- Marie Carl Eugene, Associate Professor of Neurology, was appointed Neurology Department Diversity Officer in July 2018. Her responsibilities include directing department efforts to increase recruitment of underrepresented-in-medicine as department staff, resident trainees and faculty, and to develop strategies and lead efforts to improve and optimize our department’s culture to make it a welcoming and diverse place for our colleagues, students, staff and patients.
- As part of the systematic review of the Department of Neurology by the UConn School of Medicine Administration in 2019, we assessed the ethnic and racial composition of our faculty, using standard categories defined by the State and U.S. Government. At that time, the Neurology employed faculty at UConn were allocated as follows:
|Black or African American||0||1||1||4.8%|
|Hispanic or Latino||3||1||4||19.0%|
|American Indian or Alaska Native||0||0||0||0.0%|
|Native Hawaiian or Other Pacific Islander||0||0||0||0.0%|
|Two or More Races, not Hispanic||0||0||0||0.0%|
Since that time we have recruited two additional faculty, both women and of Asian origin. Our efforts to recruit a more diverse faculty continue. Languages spoken by our faculty include: English, Spanish, Portuguese, Italian, French, Hindi, Urdu, Manipuri, and Cantonese. We actively seek diverse faculty as our department recruits additional specialists in areas such as dementia, neurocritical care, headache, epilepsy and multiple sclerosis.
- On October 2, 2020, Dr. Linda Barry, Associate Professor of Surgery, spoke to the Neurology Faculty at a special meeting to discuss the role of implicit bias in our interactions with colleagues, students and trainees, employees and patients. Faculty were encouraged to exercise principles of fairness and diversity in all settings and to take the on-line assessments of implicit bias to determine their own subconscious tendencies toward unconscious biases.
- The Department has also focused on diversity issues regarding recruitment of underrepresented minorities into the field of Neurology. Our residency Program Director, Dr. Erica Schuyler invited Dr. Alyx Porter, Vice Chair for Diversity and Inclusion at the Mayo Clinic Arizona and Director of Early Undergraduate Pipeline Programs for the Mayo Clinic, Alix School of Medicine to give a Grand Rounds presentation on her work. Her lecture on January 14, 2021, entitled “Miles To Go Before I Sleep: From Challenges to Opportunities, Addressing Diversity in Medicine,” reviewed the current state of diversity in medicine, including both the challenges and opportunities influencing diversity in neurology. The talk provided an excellent overview of how to use undergraduate recruitment to develop a “pipeline” of diverse students into medicine and explored avenues for change to improve patient care through embracing diversity.

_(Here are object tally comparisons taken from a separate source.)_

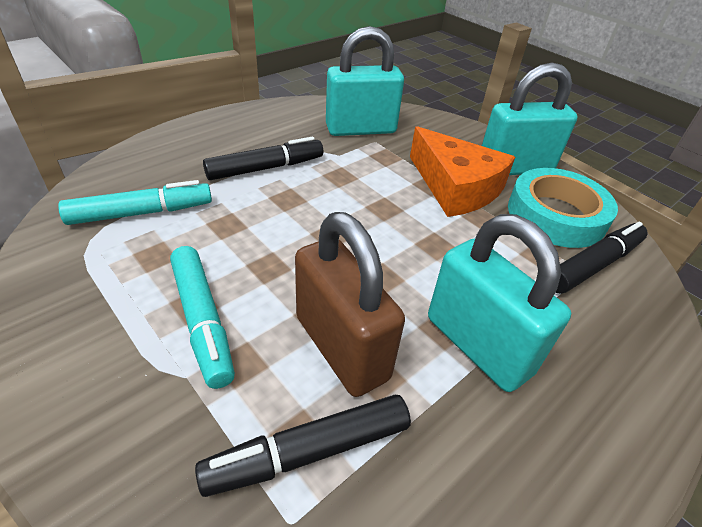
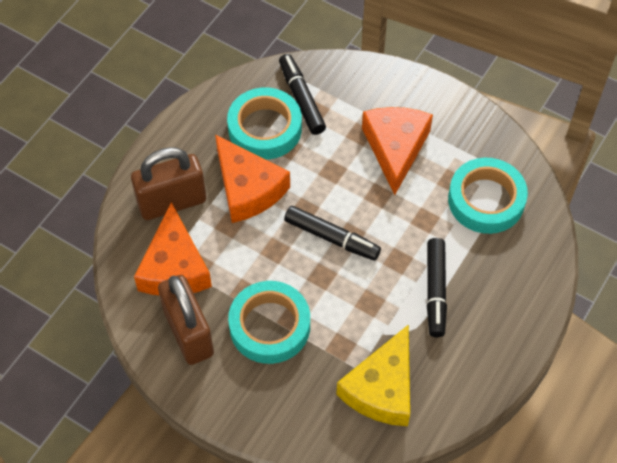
brown padlock: [295,212,405,397] = 1 -> [131,147,206,220] [158,275,214,365] = 2
orange cheese: [410,126,515,217] = 1 -> [134,202,212,295] [215,134,290,223] [362,107,433,195] = 3
turquoise marker: [58,180,212,225] [170,246,235,389] = 2 -> none = 0
turquoise padlock: [326,26,404,136] [428,214,571,392] [482,62,578,175] = 3 -> none = 0
turquoise tape: [508,168,618,248] = 1 -> [227,87,302,160] [228,281,310,364] [448,158,528,234] = 3
yellow cheese: none = 0 -> [336,324,410,426] = 1

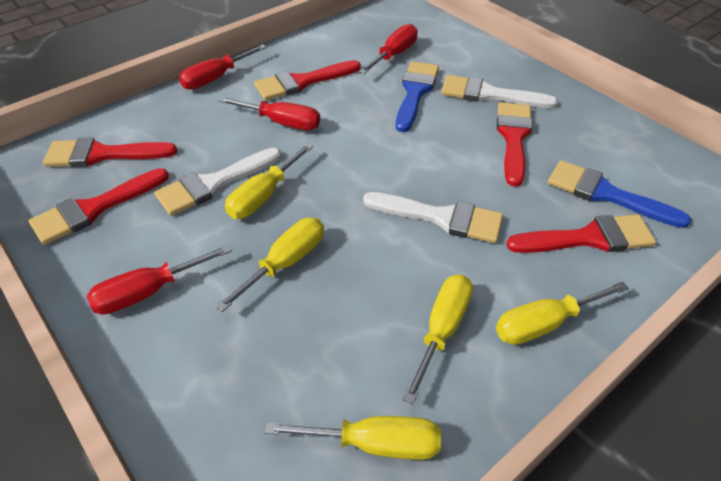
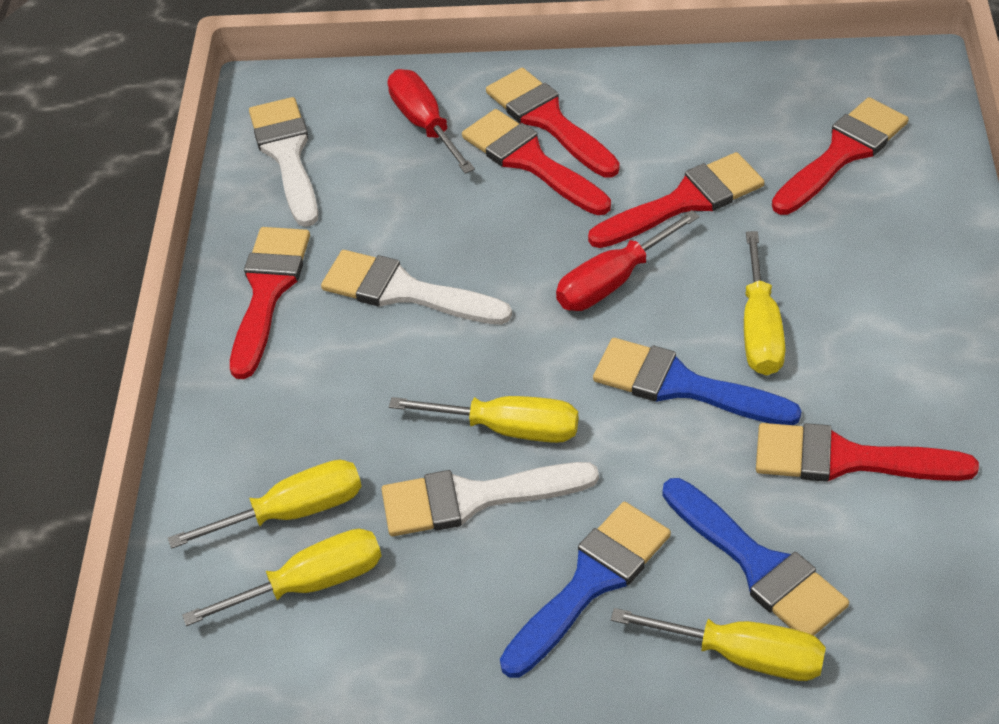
blue brush: [396,61,439,132] [548,160,691,228] = 2 -> [500,502,671,678] [593,338,802,425] [663,478,849,636] = 3
red brush: [28,168,169,245] [43,138,177,167] [254,60,361,100] [497,102,533,187] [506,214,656,253] = 5 -> [230,227,310,379] [462,109,611,215] [486,68,620,178] [588,152,764,248] [756,423,979,482] [772,97,909,215] = 6
red screwdriver: [87,245,232,315] [179,44,267,90] [218,97,320,130] [359,24,418,74] = 4 -> [388,69,475,174] [556,210,700,311] = 2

- In March 2021, the department released a Neurology Statement on Diversity, Equity, and Inclusion, after in depth discussions with the faculty and stakeholders in the administration and the Office of Institutional Equity. This statement is intended to reflect our commitment to address and rectify systemic bias and inequality and to promote fairness in our interactions with employees, colleagues, trainees and patients.
- For the 2021-22 academic year, Neurology Clerkship students will have additional exposure to diversity issues. During their Required Observation in Neurology (RON) experience, during which they are directly observed by a faculty member while they perform a complete history and physical examination on a neurology patient, they will be asked afterwards how implicit bias of health care providers and systemic health care inequities may have affected the patient’s experience of their neurology health care and the provider’s delivery of care. They will also discuss how the patient’s implicit biases may affect their ability to create a therapeutic bond with the health care provider and to follow provider recommendations.